*** Opening of Excerpt to read ***

In a controlled experiment conducted in the Department of Bio-sciences in the Indian Institute of Science, scientists collected sample smiles from a few volunteers from the local IT industry.

IT Park
Even builders constructing IT parks and hubs don’t show any IT professional laughing in their ads, many point out.

Dr. Balakrishnan, the head scientist, told Faking News, “We isolated these volunteers from computers for a period of time, and we could see a growth of humor culture in them under the microscope.”

Apparently, after sufficient relaxation, one of the volunteers made a joke that went like “I am in delivery, my wife is also in delivery; I deliver projects, she delivers babies… hahahaha!”

Scientists confirmed that the above joke evoked some smiles from the other volunteers that lasted approximately 5 microseconds, while the women’s groups claimed that it was a sexist remark.

Such experiments were repeated and crucial data was collected. The volunteers offered to do the data-entry work, but scientists refused as it could have had adverse impact on the experiments.

*** Close of Excerpt to read ***
*** Opening of Data segment ***

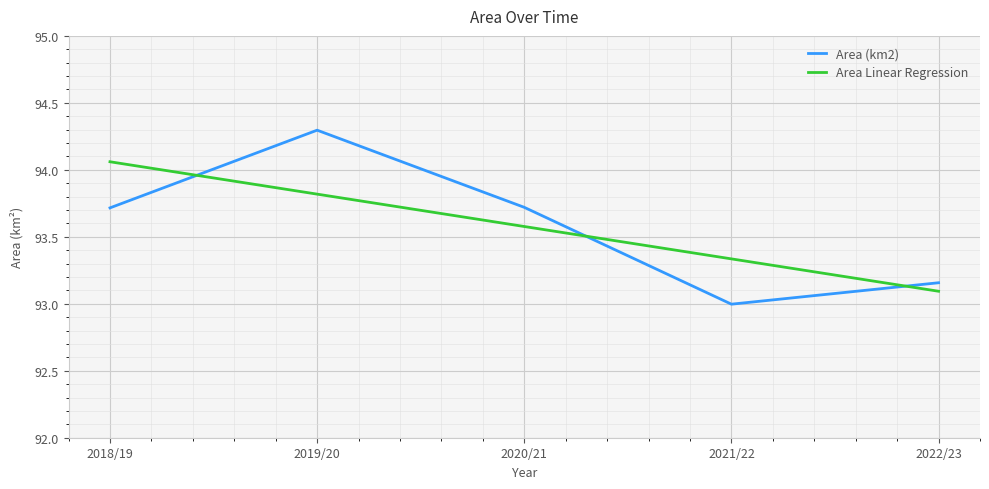

What is the sum of the Area Linear Regression values at 2018/19 and 2022/23?

187.2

*** Close of Data segment ***

- **Problems and tasks**:
1. Reproduce, word for word, the part of the satirical piece on IT workers and humor between "Dr. Balakrishnan, the" and "on the experiments.", inclusive.
2. Extend the satirical piece on IT workers and humor, picking up right after its final sentence.

- **Answers for this exercise**:
1.
Dr. Balakrishnan, the head scientist, told Faking News, “We isolated these volunteers from computers for a period of time, and we could see a growth of humor culture in them under the microscope.”

Apparently, after sufficient relaxation, one of the volunteers made a joke that went like “I am in delivery, my wife is also in delivery; I deliver projects, she delivers babies… hahahaha!”

Scientists confirmed that the above joke evoked some smiles from the other volunteers that lasted approximately 5 microseconds, while the women’s groups claimed that it was a sexist remark.

Such experiments were repeated and crucial data was collected. The volunteers offered to do the data-entry work, but scientists refused as it could have had adverse impact on the experiments.

2.
“Initial results prove that sustained de-exposure to IT work and culture induce the volunteers to attempt, create, and receive some humor, however microscopic in quantities it is,” Dr. Balakrishnan confirmed.

One of the volunteers, however, was very apprehensive of the experiment and claimed that any growth of humor could be a serious impediment to the career growth in IT.

“We spent years to get rid of our smiles and then we started progressing well. Our increments were directly proportional to how humorless we are. These kinds of experiments may destroy that!” he feared.

“They don’t need to worry. Once they return to work, they will be normal again,” the head scientist allayed such fears.